- Soal dan Tugas:
[1] Tuliskan kembali bagian teks tentang radikalisme agama, semuanya dari "Penulis:redaksi" hingga "dan kemajemukan tersebut.", persis seperti aslinya.
[2] Lanjutkan teks tentang radikalisme agama, dimulai setelah kalimat terakhirnya.

- Potongan Teks:
┌──

Peran Media Sosial dalam Membendung Isu Radikalisme Agama di Kalangan Mahasiswa

Minggu, 01 Mei 2022 12:20 WIB

Penulis:redaksi

penulis opini.JPG
Maria Putri Ninji dan Maria Albina Nefri. (Dokpri)

BANGSA Indonesia dikenal sebagai bangsa yang majemuk. Kemajemukan ini ditandai dengan keberagaman yang ada, baik itu suku, ras, etnis, budaya, dan agama. Kemajemukan ini merupakan suatu kekayaan bangsa Indonesia. Kekayaan bangsa Indonesia terbentuk karena adanya keragaman dan kemajemukan tersebut.

Para pendiri bangsa (founding fathers) melihat dan menyadari bahwa keragaman yang dimiliki bangsa Indonesia merupakan kekayaan dan realitas yang harus dijaga eksistensinya agar Negara Kesatuan Republik Indonesia tetap bertahan menjadi negara yang majemuk. 

Akan tetapi akhir-akhir ini kemajemukan itu tidak lagi dilihat sebagai berkat dan kekayaan tetapi sebagai ancaman dan bencana. Hal ini terjadi karena adanya upaya dari kelompok tertentu yang ingin menjadikan ajaran dan doktrin agamanya sebagai dasar negara. Semangat eksklusivisme dan formalisme agama semakin gencar dan terus bertumbuh di negara ini. Konsekuensi dari eksklusivisme dan formalisme agama adalah pengabaian hak-hak kelompok minoritas.

Sikap eksklusivisme dan formalisme agama atau sering kita sebut sikap radikalisme ditunjukan dalam aksi kekerasan dan tindakan rasisme yang mengatasnamakan agama. Masing-masing agama “mengklaim diri sebagai agama yang paling benar dan agama lain adalah agama kafir”.

└──

Kutipan dataset
┌──

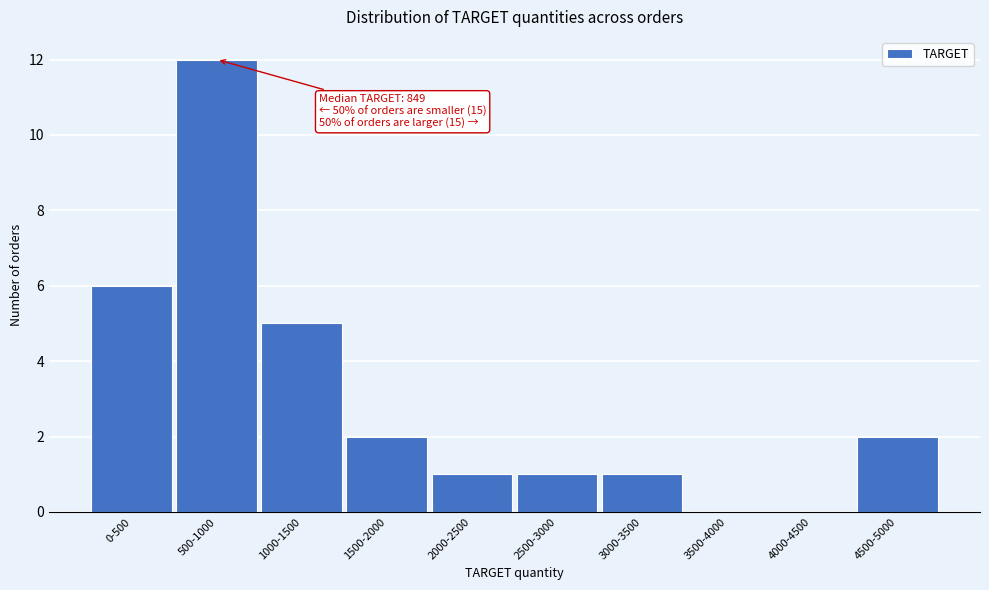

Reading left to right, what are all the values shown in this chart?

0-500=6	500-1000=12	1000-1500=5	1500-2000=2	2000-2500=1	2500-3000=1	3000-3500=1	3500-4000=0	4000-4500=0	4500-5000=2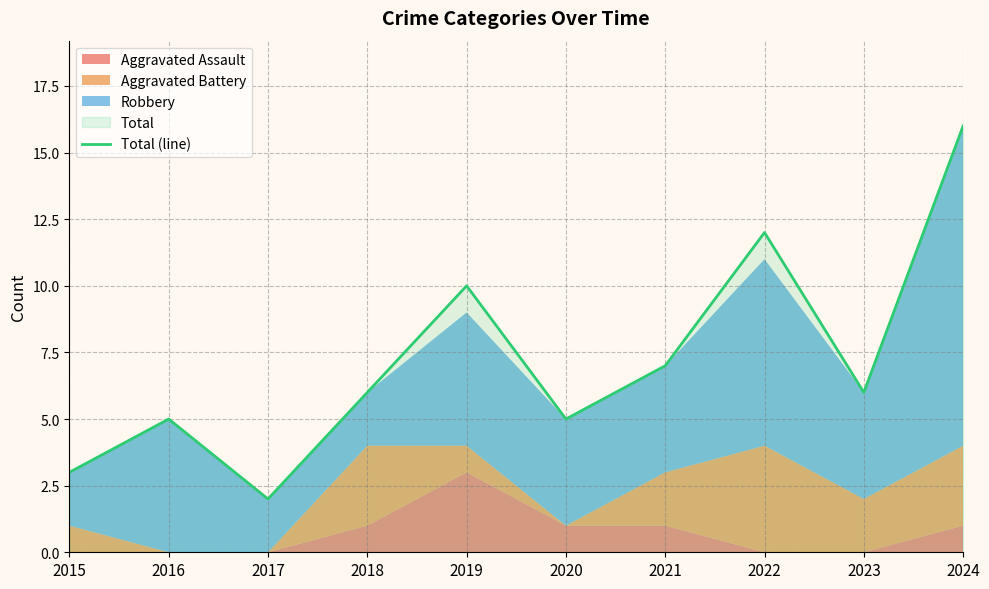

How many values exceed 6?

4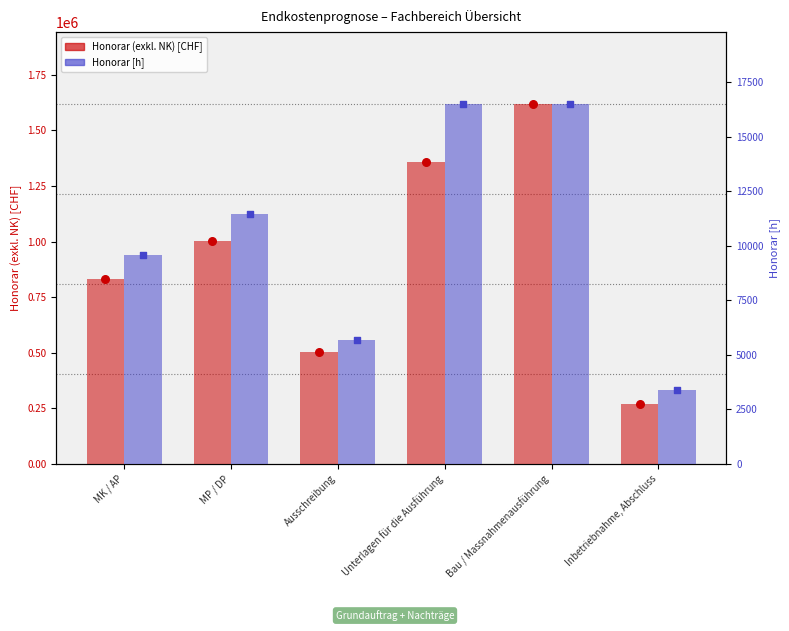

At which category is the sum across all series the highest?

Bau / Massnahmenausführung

└──

- Jawaban Latihan:
[1]
Penulis:redaksi

penulis opini.JPG
Maria Putri Ninji dan Maria Albina Nefri. (Dokpri)

BANGSA Indonesia dikenal sebagai bangsa yang majemuk. Kemajemukan ini ditandai dengan keberagaman yang ada, baik itu suku, ras, etnis, budaya, dan agama. Kemajemukan ini merupakan suatu kekayaan bangsa Indonesia. Kekayaan bangsa Indonesia terbentuk karena adanya keragaman dan kemajemukan tersebut.

[2]
Tidak jarang kita mendengar adanya kerusuhan, bom yang memporak-porandakan rumah-rumah ibadah misalnya pemboman Gereja Katedral Makasar beberapa tahun lalu, larangan membangun rumah ibadah, melakukan orasi yang memojokan bahkan mengatakan agama lain sebagai agama kafir. 

Sikap radikal ini terus menggeliat dan sudah merangsek ke dalam dunia kampus, bahkan menyebar dengan sangat cepat. Mahasiswa saat ini menjadi sasaran empuk penyebaran radikalisme. 

Pasalnya paham ini dapat menyebar dengan cepat melalui media sosial. Dan kita tahu bahwa saat ini mahasiswa sangat akrab dengan media sosial. Mahasiswa saat ini sangat akrab dengan berbagai macam teknologi dan sangat update di media sosial. Idi Subandy Ibrahim, dalam bukunya Budaya Populer Sebagai Komunikasi: Dinamika Popscape dan Mediascape di Indonesia Kontemporer menulis bahwa, media sosial telah membentuk sebuah generasi dan dunianya sendiri, bahkan Tapscott menyebutkan bahwa kemajuan teknologi informasi telah melahirkan ‘media-literate kids’, anak-anak yang melek media. Melalui media-media inilah paham radikalisme itu dengan mudah menyebar di kalangan mahasiswa.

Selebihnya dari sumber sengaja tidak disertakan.